Forum für Wissenschaft, Industrie und Wirtschaft

Hauptsponsoren:     3M 
Datenbankrecherche:

 

Die Sonne steuerte das Klima in der Eiszeit

05.09.2014

In einer Modellstudie rekonstruierten Klimaforscher des GEOMAR Helmholtz-Zentrum für Ozeanforschung Kiel das Verhältnis zwischen Sonnenaktivität und Klima während der letzten Eiszeit. Sie konnten mit ihrem Klima-Chemie-Modell einen wesentlichen Beitrag zu einer Studie der schwedischen Lund University leisten, die jetzt in der internationalen Fachzeitschrift Nature Geoscience publiziert wurde.

Ein bekanntes Verhaltensmuster der Sonne ist ihre unregelmäßige Sonnenaktivität. Der bekannteste Aktivitätszyklus der Sonne ist der elfjährige Sonnenfleckenzyklus, bei dem sich alle elf Jahre Sonnenfleckenmaxima und -minima abwechseln.

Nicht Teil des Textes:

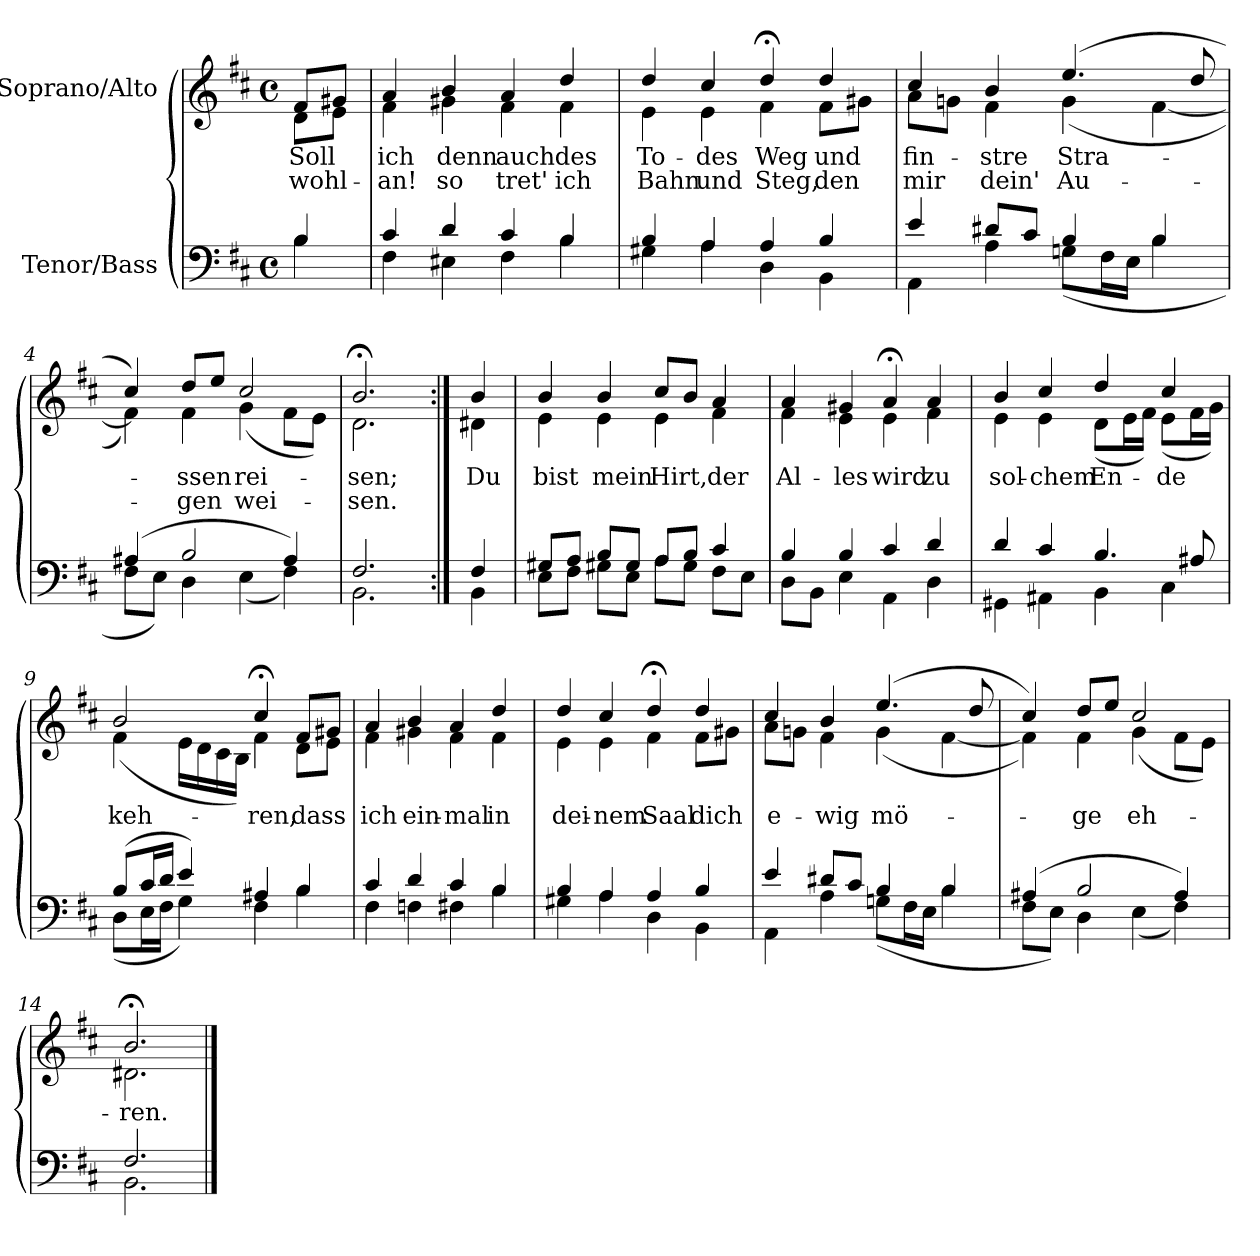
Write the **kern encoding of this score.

Magnetfelder treten aus bestimmten Regionen der Sonnenoberfläche aus und vermindern dadurch lokal die Leuchtkraft der Sonnenstrahlen. Sonnenflecken werden somit als dunkle Flecken wahrgenommen.

Foto: SOHO (ESA & NASA)

Es sind aber auch Schwankungen auf anderen Zeitskalen bekannt. Sonnenflecken sind Stellen auf der Oberfläche der Sonne, die dunkler erscheinen, weil sie Sonnenstrahlen mit verminderter Leuchtkraft ins Universum abgeben. Gleichzeitig verlässt dort sehr energiereiche Strahlung, vor allem im UV-Bereich, die Sonne. Während des Sonnenfleckenminimums gibt es weniger Sonnenflecken und es kommt daher weniger energiereiche Sonnenstrahlung auf der Erde an, bei einem Sonnenfleckenmaximum ist es genau umgekehrt.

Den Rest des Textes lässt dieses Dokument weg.